# ACTIVITY
Write out exactly, please, every line from the beginning of the entries to the line holding "otas anteriores habíamos comenzado a hablar s", and no pictures.

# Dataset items
━━━━
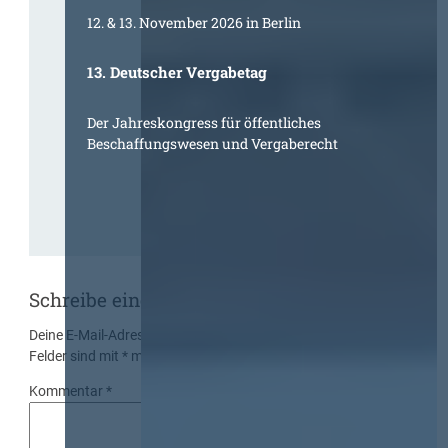
12. & 13. November 2026 in Berlin
13. Deutscher Vergabetag
Der Jahreskongress für öffentliches
Beschaffungswesen und Vergaberecht
Schreibe einen Kommentar
Deine E-Mail-Adresse wird nicht veröffentlicht.
Erforderliche
Felder sind mit
*
markiert
Kommentar
*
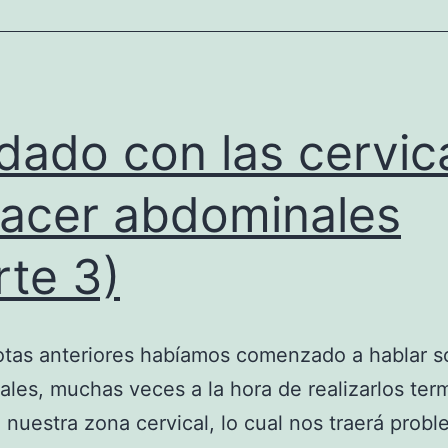
dado con las cervic
hacer abdominales
rte 3)
otas anteriores habíamos comenzado a hablar s
les, muchas veces a la hora de realizarlos te
nuestra zona cervical, lo cual nos traerá prob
━━━━
# ANSWER BELOW
12. & 13. November 2026 in Berlin
13. Deutscher Vergabetag
Der Jahreskongress für öffentliches
Beschaffungswesen und Vergaberecht
Schreibe einen Kommentar
Deine E-Mail-Adresse wird nicht veröffentlicht.
Erforderliche
Felder sind mit
*
markiert
Kommentar
*
dado con las cervic
hacer abdominales
rte 3)
otas anteriores habíamos comenzado a hablar s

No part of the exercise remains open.